Commonly Used Features on Statsig for Enterprise Customers
Single Sign On (SSO)
⚠️ Security risk if not enabled
If you've not enabled SSO on Statsig, your ex-employees will be able to make changes in your Statsig project, unless you remember to deactivate them in Statsig. Using SSO makes sure they cannot access Statsig when you remove their user account from your systems (by forcing them to authenticate with your systems frequently). See more
Require Change Review
⚠️ Production systems at risk if not enabled
Like with changes to your source code or production configuration, requiring a second pair of eyes to review changes in Statsig helps reduces mistakes in production. When enabled, changes impacting only pre-production environments do not require approval - allowing agility there. You can grant admins or oncalls the ability to self-approve changes if desired.
If you choose to ignore this recommendation, consider enabling change review and granting all members the ability to self-approve changes, so they clearly see the change they're committing before doing so.
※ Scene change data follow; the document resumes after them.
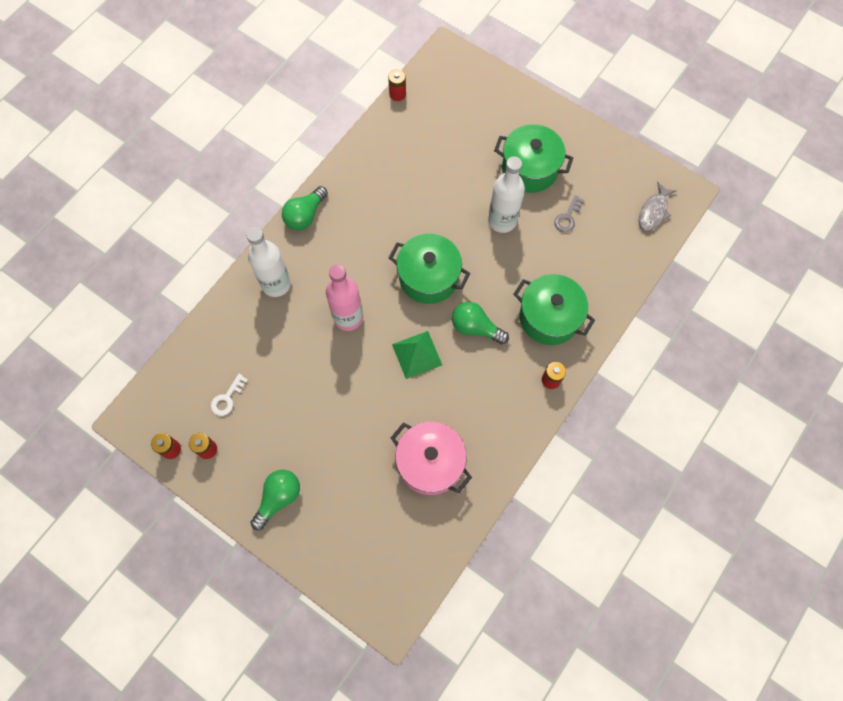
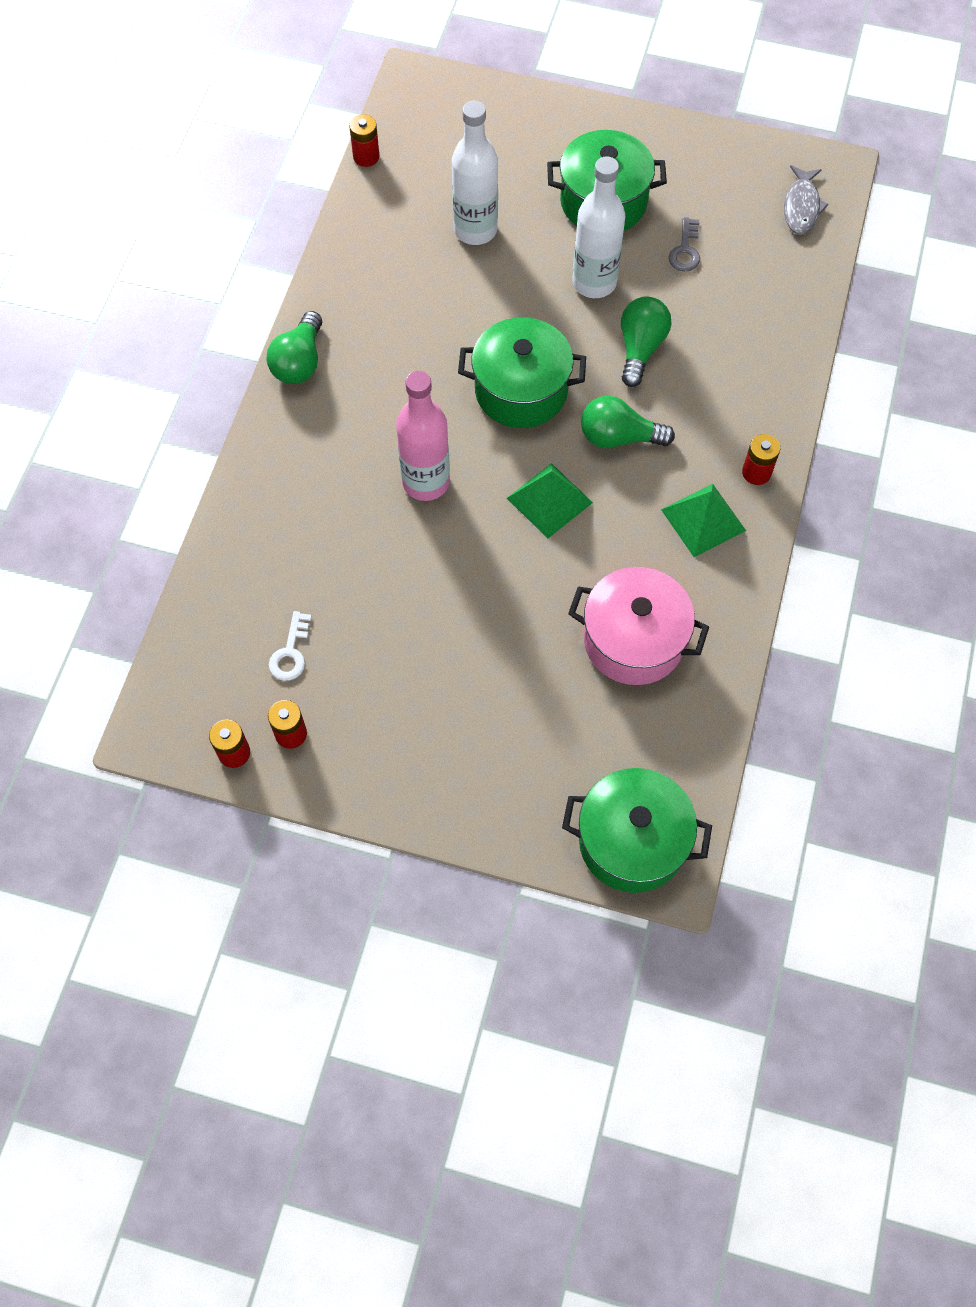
camera: 20 degrees left, 5 degrees down
(276, 284) = (297, 470): white bottle -> white bottle (475, 230)
(278, 498) = (430, 765): green light bulb -> green light bulb (640, 348)
(505, 400) = (703, 520): none -> green pyramid
(549, 317) = (717, 390): green pot -> green pot (632, 841)

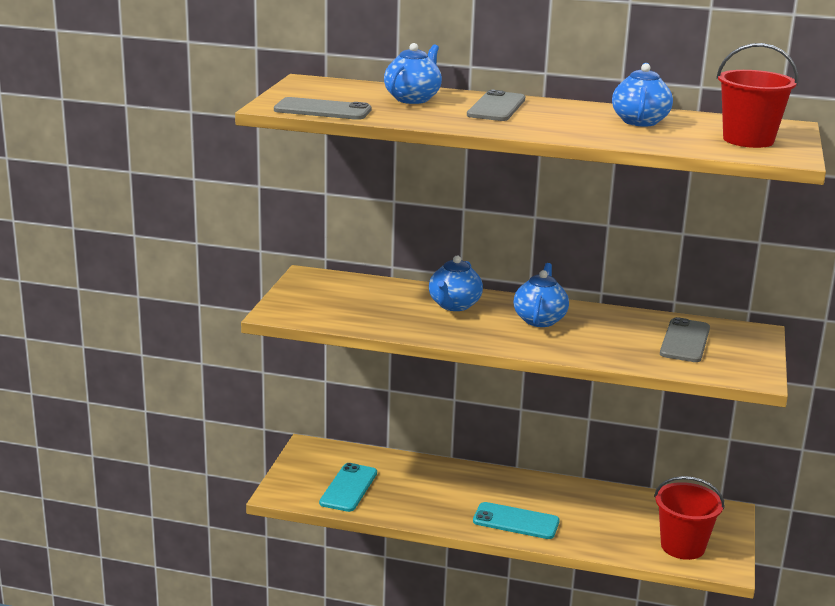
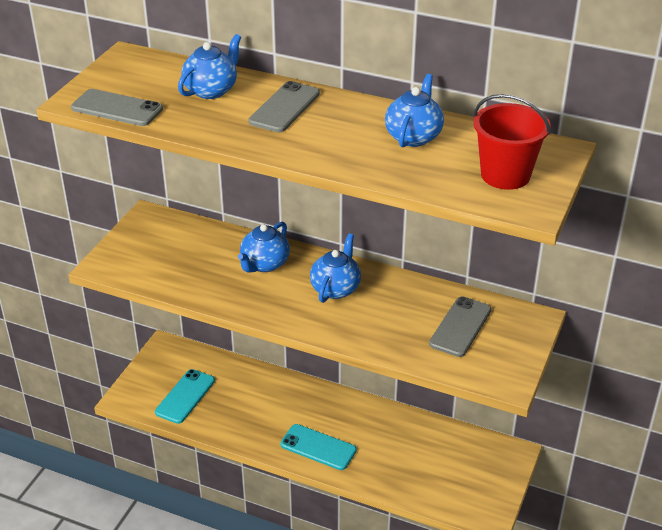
camera: 10 degrees right, 15 degrees up
(682, 546) = (457, 489): red bucket -> none

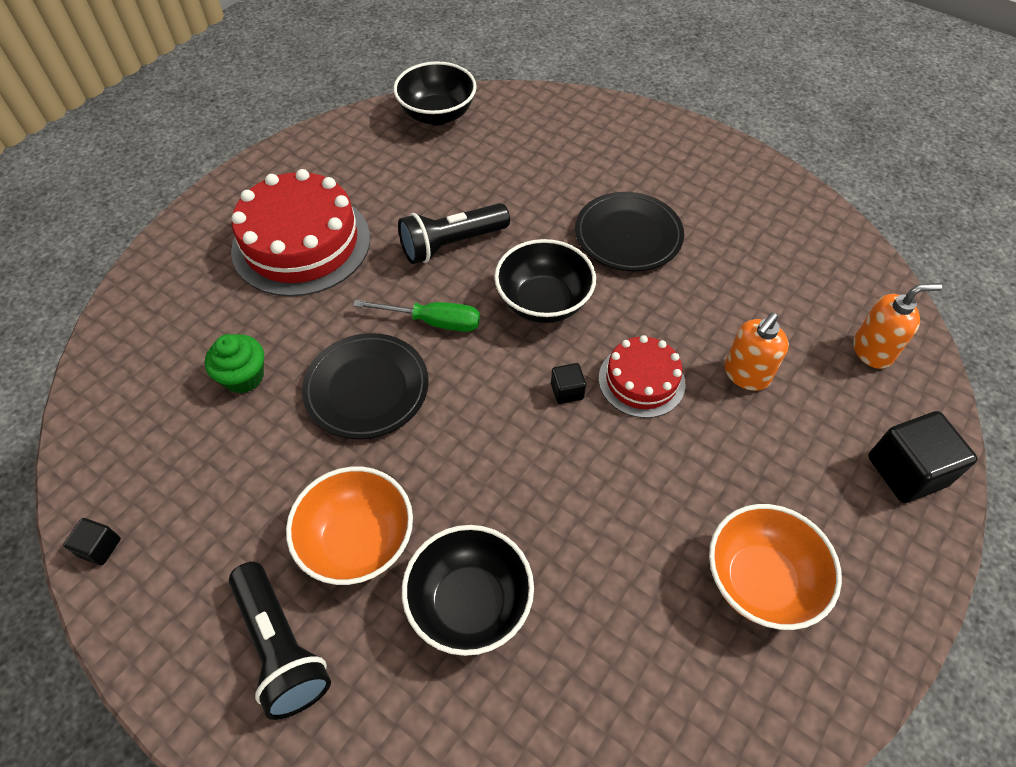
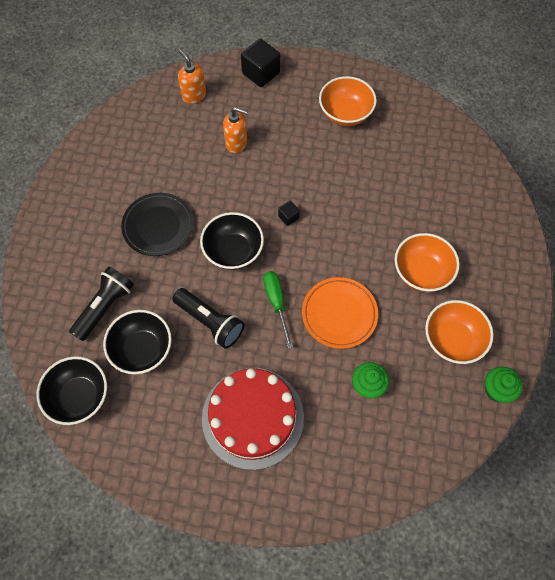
camera: 115 degrees left, 10 degrees up
(100, 547) = (497, 389): black cube -> green cupcake
(219, 525) = (452, 340): none -> orange bowl
(281, 646) = (484, 277): black flashlight -> black flashlight (105, 307)
(367, 389) = (339, 314): black plate -> orange plate
(470, 603) = (420, 213): black bowl -> black bowl (142, 349)
(641, 380) = (264, 186): red cake -> none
See more
Tags for organization
Tags let you apply light-weight organization to your Statsig config (e.g. gates, experiments and metrics) to allow easy filtering by team (or organization objectives). E.g. You can tag growth related experiments and metrics with a tag called "Growth", easily filtering down to just these when needed. This is particularly useful with metrics - since you can now just add the Growth tag to your scorecard metrics, and pull in all the key Growth metrics instead of individually picking them.
The Core tag is meant to be used for company critical metrics. These are defaulted into experiment scorecards so experimenters are looking at impact on these metrics as part of their experiments.
Metric and User Properties
Metric properties let you break out an event such as add-to-cart into product categories such as sports, toys, appliances, electronics. To do this, you would simply log add-to-cart events and provide the product category in the event's value field. See more
User properties let you slice or filter metrics based on a user property. This is often something like Country, Device Type or a property like Free vs Paid. On Statsig Cloud, these are frozen when a user is first exposed to a feature gate or experiment - in case your experiment ends up changing these properties (e.g. convert a Free user to Paid). If you're using Statsig Warehouse Native, these properties can be set anytime before analysis.
Slack Notifs
Statsig supports two classes of Slack Notifications - Project and Personal. Project Notifications will drop into a Slack channel you choose updates including Configuration changes (User1 rolled out Feature1 to 100% of Everyone), Health Check Alerts (Experiment1 is failing Sample Ratio Mismatch checks) and Statsig Health Status Reports (also posted to https://status.statsig.com).
Individuals can opt into Personal Notifications - so they're notified when tagged in discussions, invited to review a change or there's a change on an experiment they're following.
Discussions
Feature rollout and experimentation are collaborative exercises where teams work together. Often this collaboration requires people taking screenshots, looking at metrics and DMing team mates to ask them questions. This information is siloed and lost to others. In-context Discussions allow teams to discuss aspects of the feature rollout or experiment while making this context available to other team members. Common reasons include discussing a surprising metric lift, asking questions on validation performed before ramping up a feature rollout or even keeping a running log of observations/escalations that can be referenced when the experiment is complete.
Users tab
The users tab is a powerful diagnostics tool for developers trying to troubleshoot or validate experiments. It can answer questions like "which experiment group was this user in?" or "when did the user first see this feature?". See more.
Dynamic Config
Dynamic config is a tool that replaces hard-coded values in your application with configuration parameters defined on the server. These configuration parameters can include any property across your client-side or server-side application code, from button colors to ranking configurations. This enables you to control the behavior of your application dynamically in near real-time. See more.
Holdouts
Holdouts are an advanced feature that helps with experimentation program maturity. They let you measure the cumulative impact of feature releases - in addition to measuring if wins are sustained. See more.